Aim of the exercise >>
Update the birthday post by swapping "waves" for "surf", then give it again starting with "She excelled in" and going on through "with her still.".

Passage provided >>
'''

Pilgrim Road Blog Photo

Pilgrim Road Blog Photo

Sunday, April 28, 2013

Happy Birthday, Hannah Mary Rejoice

Today she turned 18.

My baby girl, who entered the world like a freight train on the downhill, so quick from the dark to the wide world that her collar bone fractured on my pelvis.

We held our breath, as we waited for hers...

Finally, she inhaled, and we exhaled.

At 3 weeks old I wondered when they would begin...the colicky screams her older brother wailed for months on end.

They never came.

She cooed, she rested, she was content.  Even a little melancholy, like her Momma.

A girl.  All I had ever known was boys.  Brothers.  Husband. Son.  Here was someone like me, but not like me.  I was transformed by this child.  This double X chromosome with wavy hair and a poets soul.  I continue to be changed by her.  And I live in the fierce love for her that bears every pain, grasps every victory, and will never relent in hope for her future.

She talked early, and loved words from the beginning.  She wrote poetry even in first grade, delighting in the  cadence of the sounds.

She excelled in school, and though usually on the quieter side, could be goofy and loud with the best of them.

The ocean's rhythms delighted, and still delight this girl who ponders much.  The ice cold waters of Coast Guard Beach could not keep her out.  For hours, blue and salty, she dunked and splashed. She endured for the sake of joy.  Her father stayed with her in the waves, diving straight in to the mighty, frightening waters.  He stays with her still.

She spent the whole day, non stop, reading the last Harry Potter book.  She grew, and waxed beautiful.

At 13 she fell in love with Jesus, and found grace to be great.

And then, the sin of another bore down, and suffered her to suffer, and turned the tender days into difficult times.  When the man, intoxicated, plowed 2 tons of metal into her and her father, the world gave way and my heart sank, nearly drowned.  I held my breath, waiting for hers.  When they pulled the breathing tube from her young lungs, I stood outside, gasping for my own air.

All parents hope and pray for the safety of their children.  That they will live long, and prosperous, happy, fulfilling lives.  That every birthday will be all joy.  But into every life, sorrow and disappointment come.  And this one, who roared into life, was suddenly so still and wounded.

But there is mercy.

The years that followed, they were hard.  So very hard, and Momma spent and spends each day with knees bent for this beloved of my heart.  And she continues.  She perseveres.  She presses on.

She cannot see Him now, this God who adores her.  But He, oh He...sees her. Pain can bring a veil.  But veils are made to be lifted.

'''

Record list >>
'''

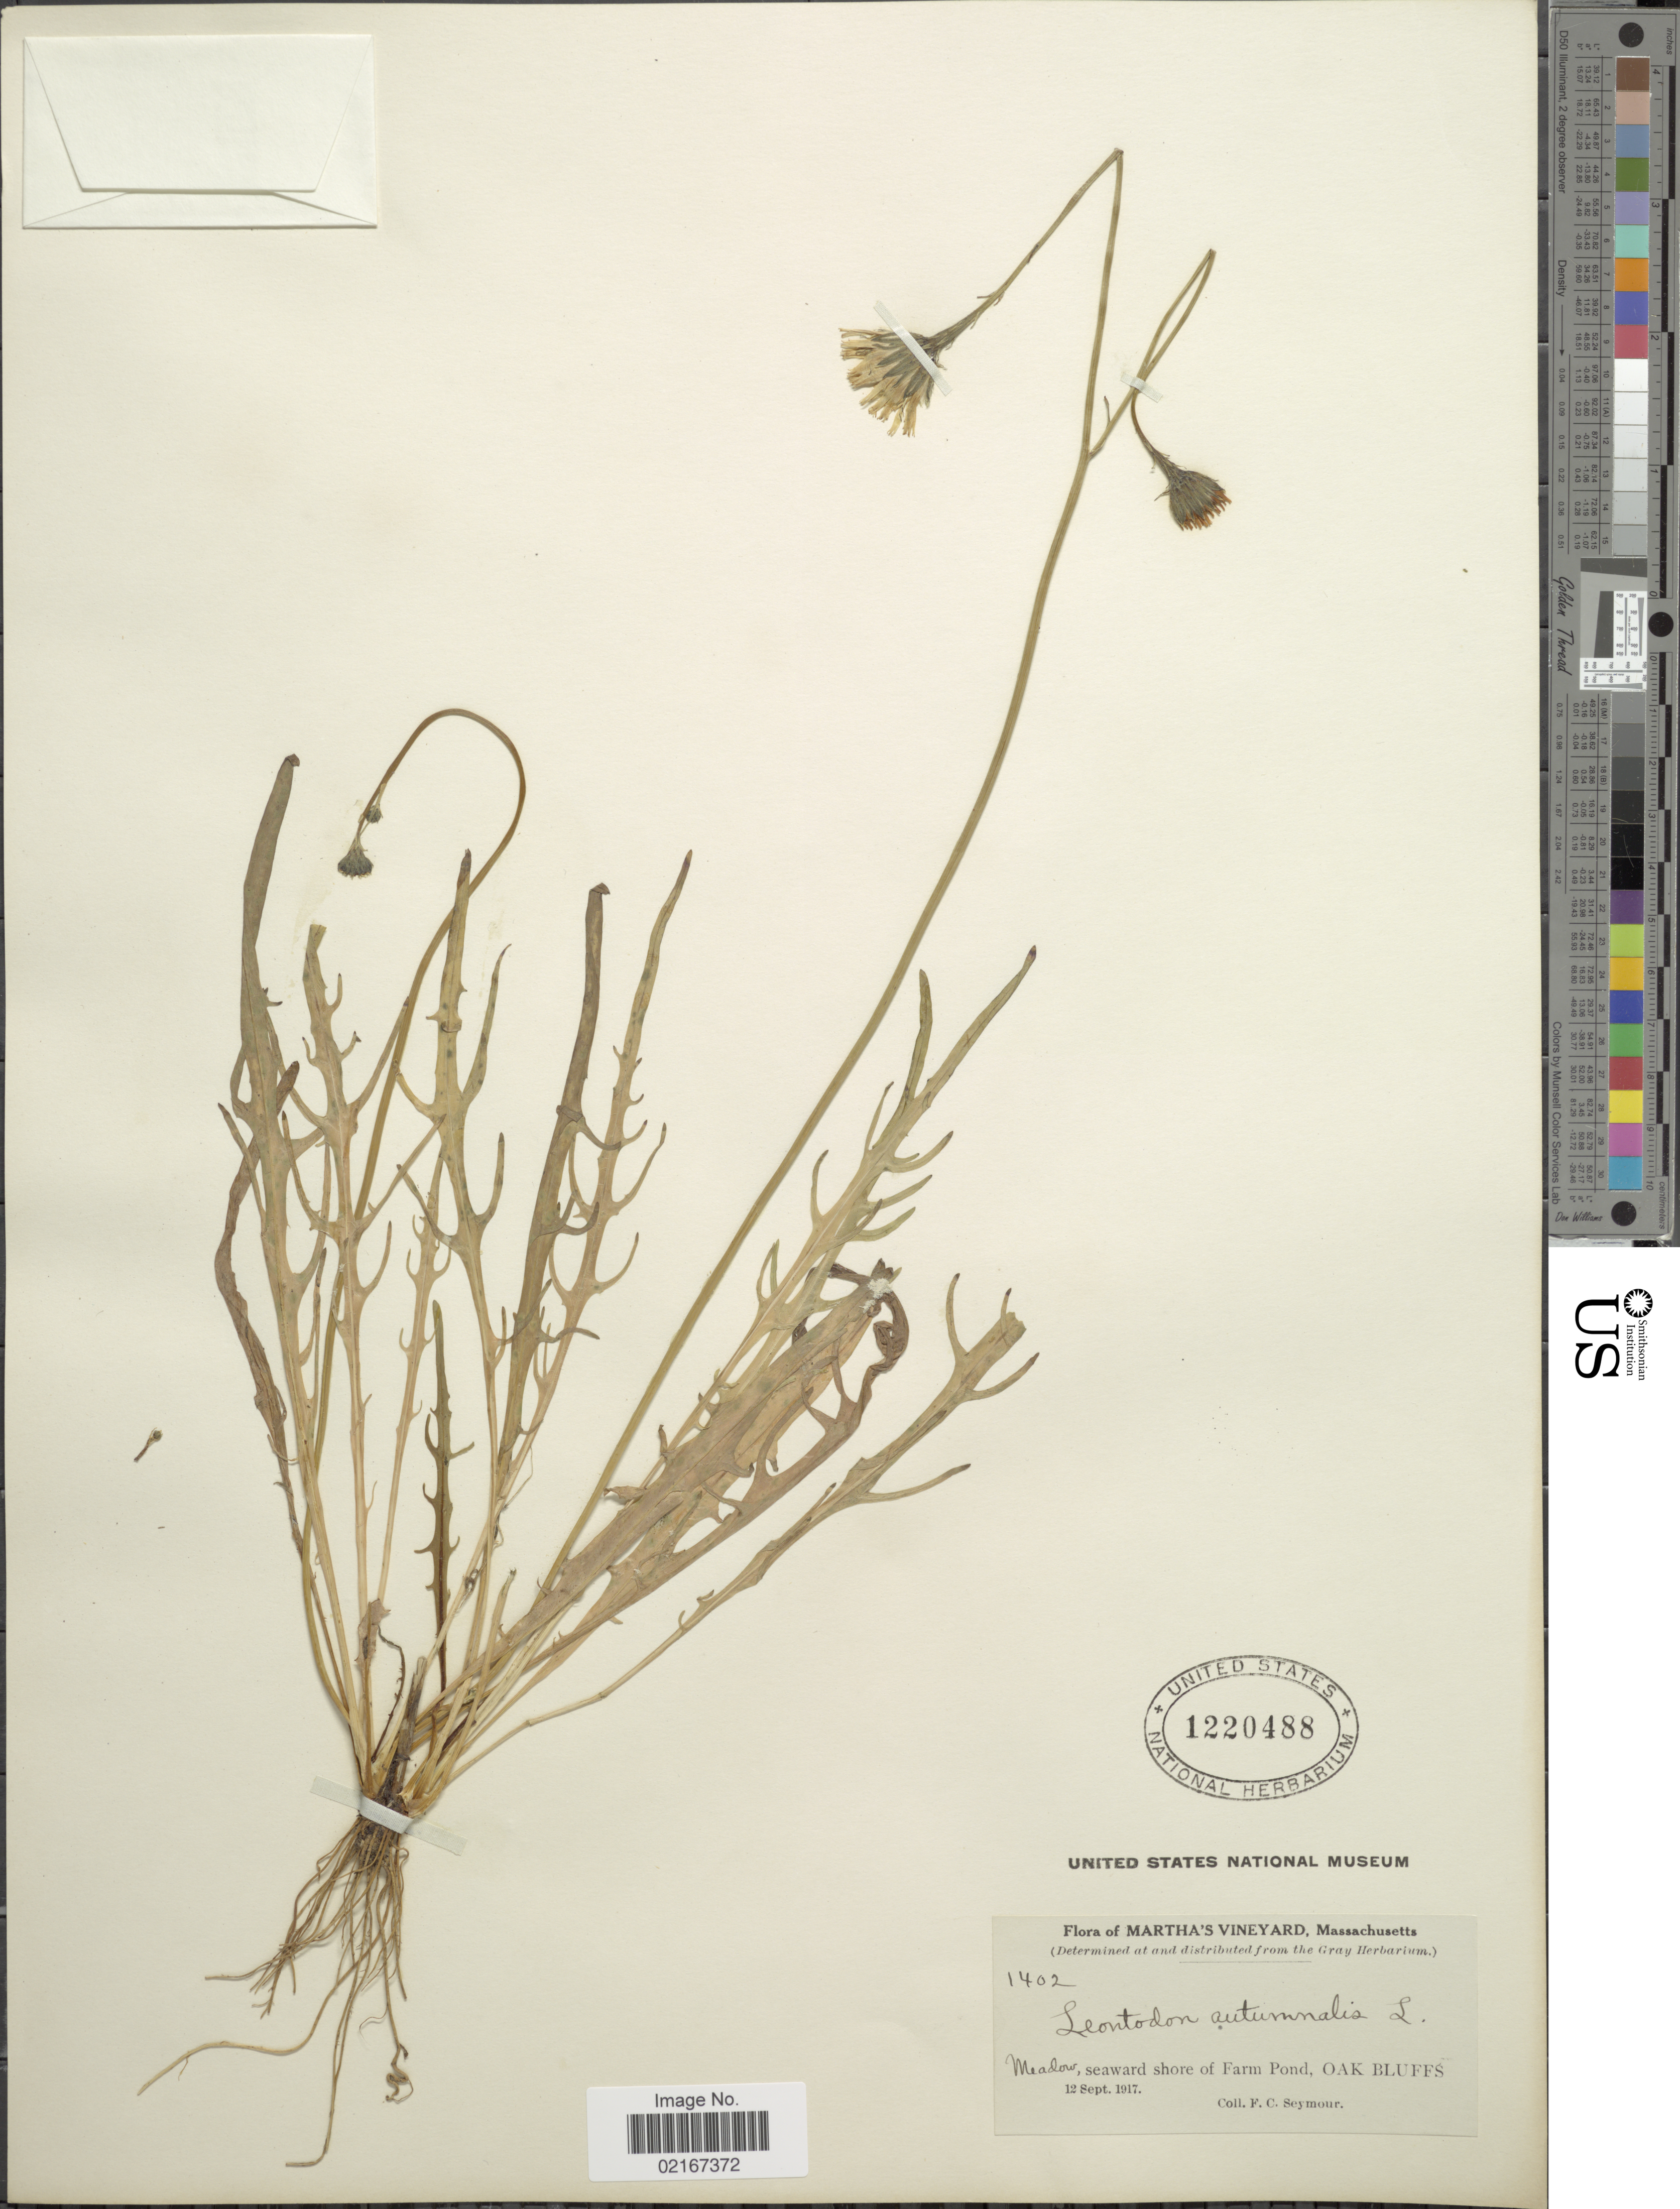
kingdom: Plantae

'''
'''

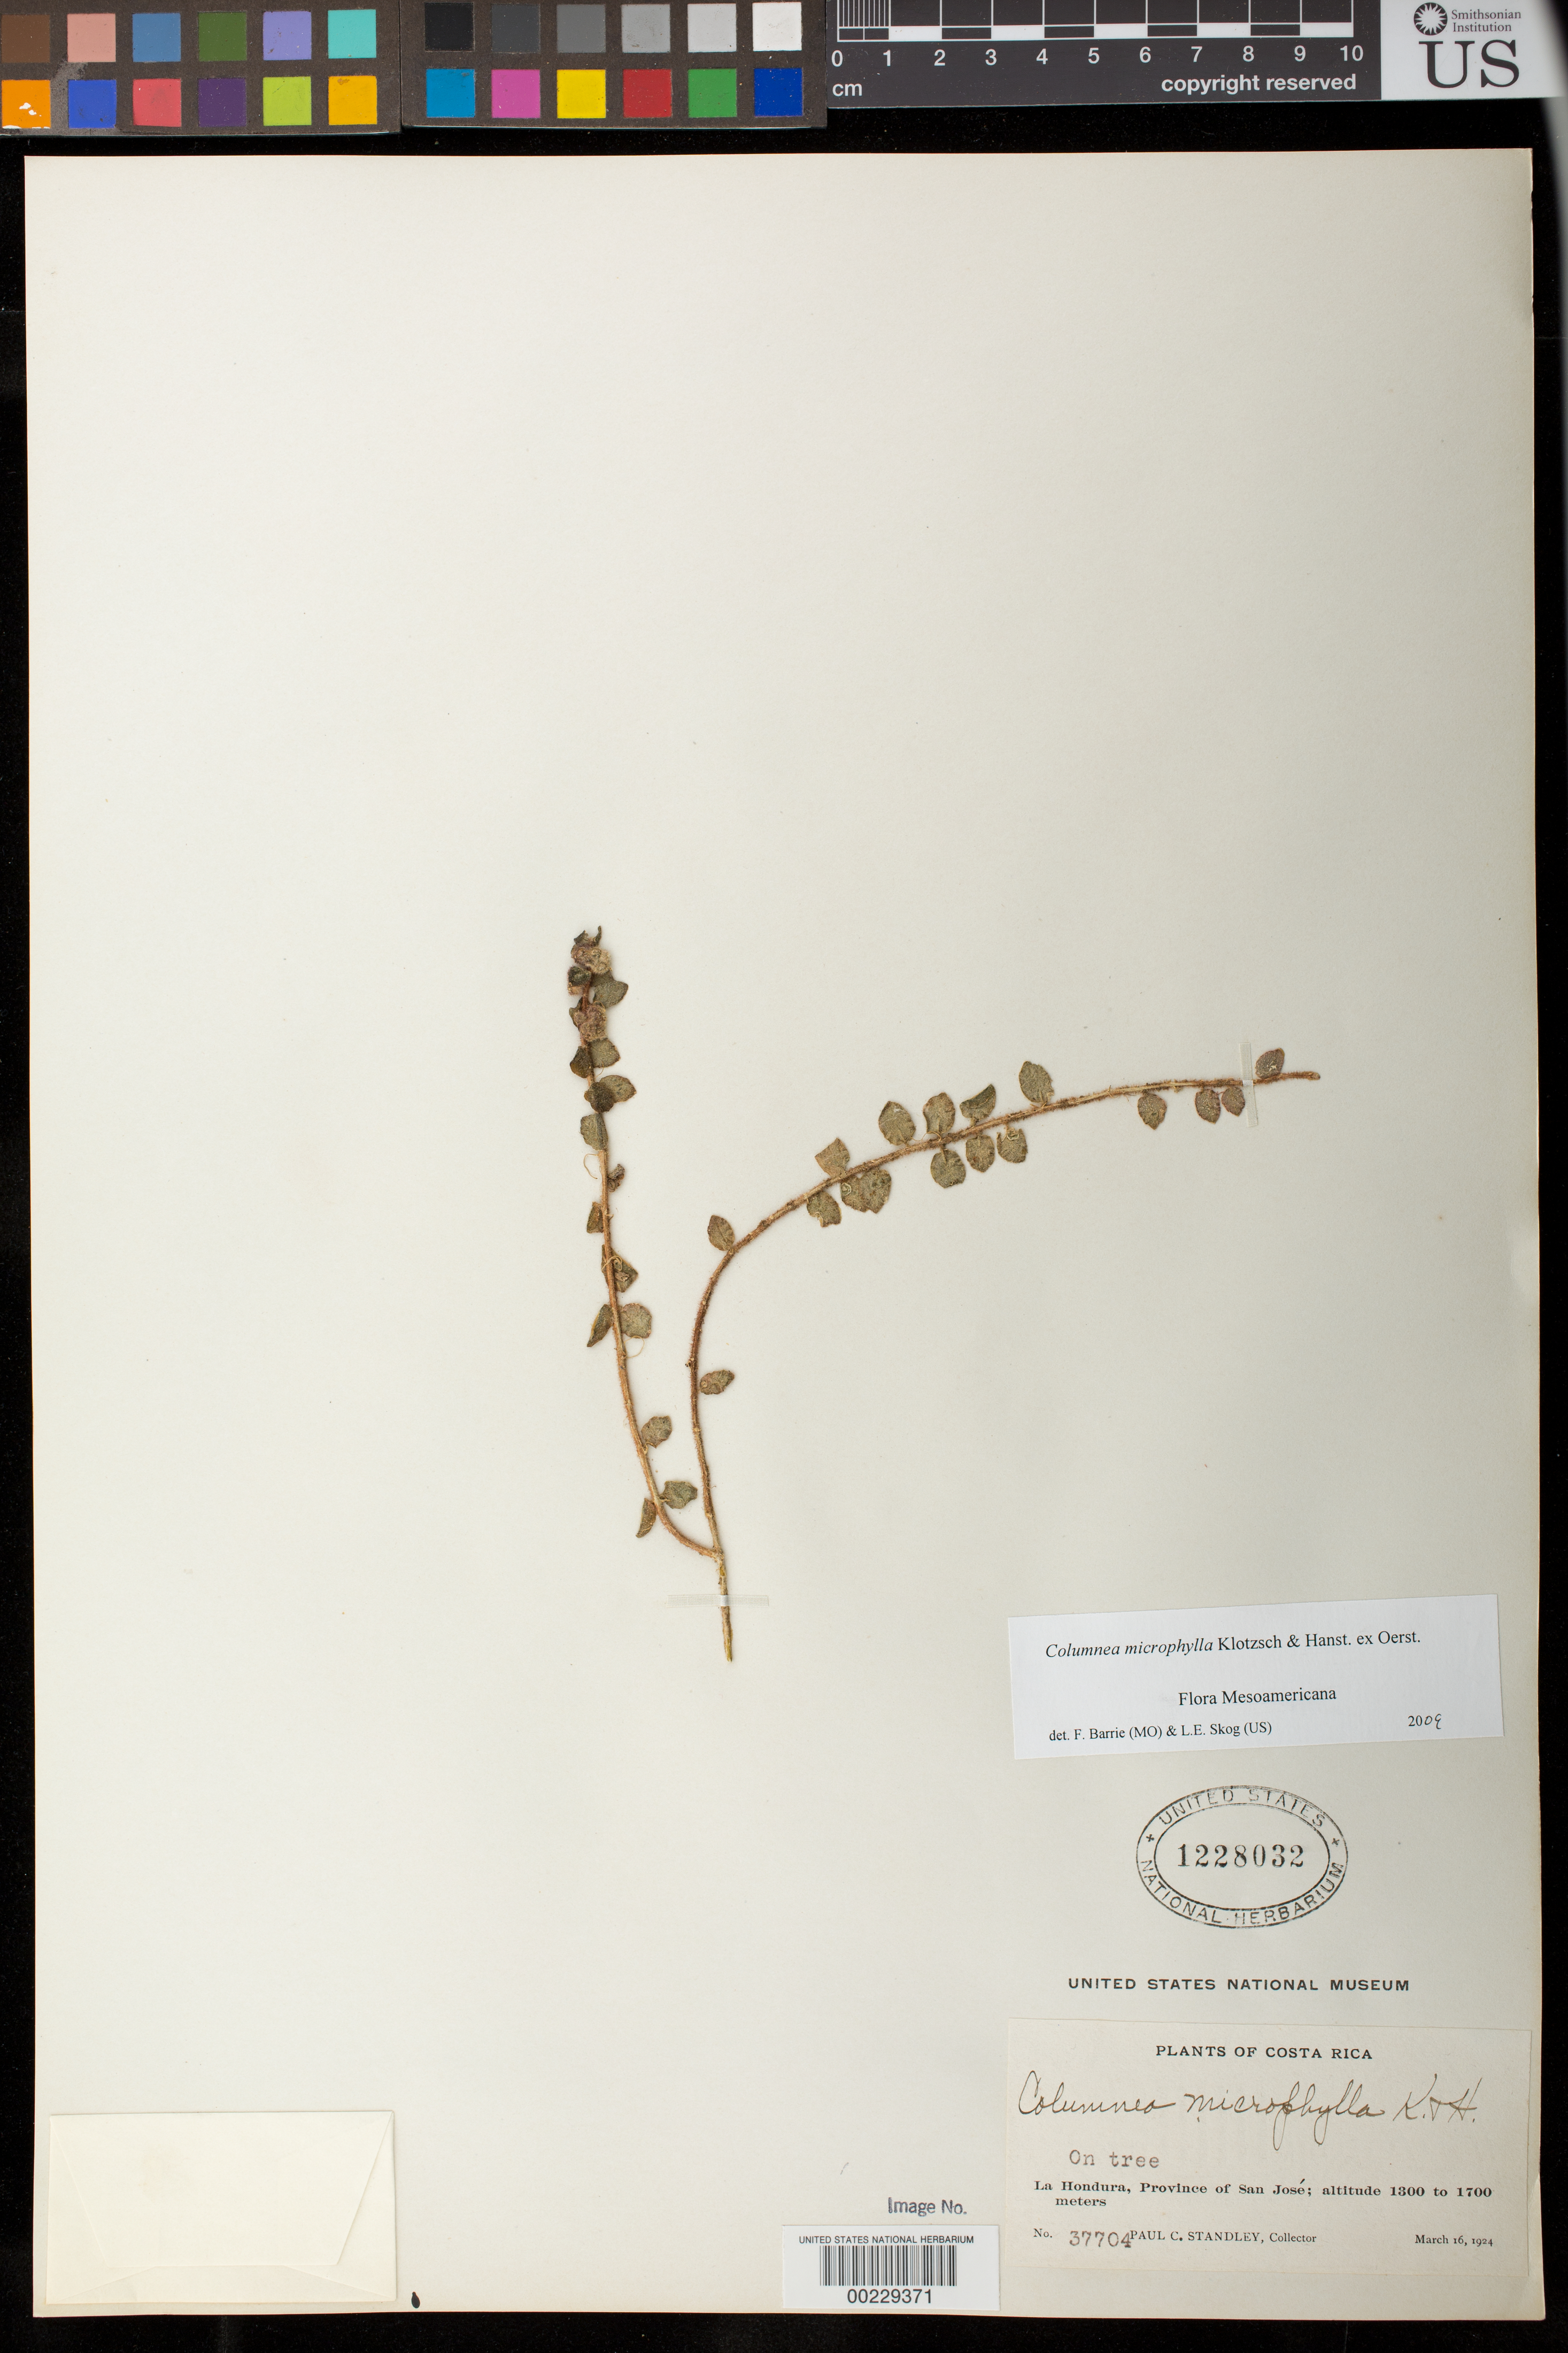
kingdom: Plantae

'''

Correct output >>
She excelled in school, and though usually on the quieter side, could be goofy and loud with the best of them.

The ocean's rhythms delighted, and still delight this girl who ponders much.  The ice cold waters of Coast Guard Beach could not keep her out.  For hours, blue and salty, she dunked and splashed. She endured for the sake of joy.  Her father stayed with her in the surf, diving straight in to the mighty, frightening waters.  He stays with her still.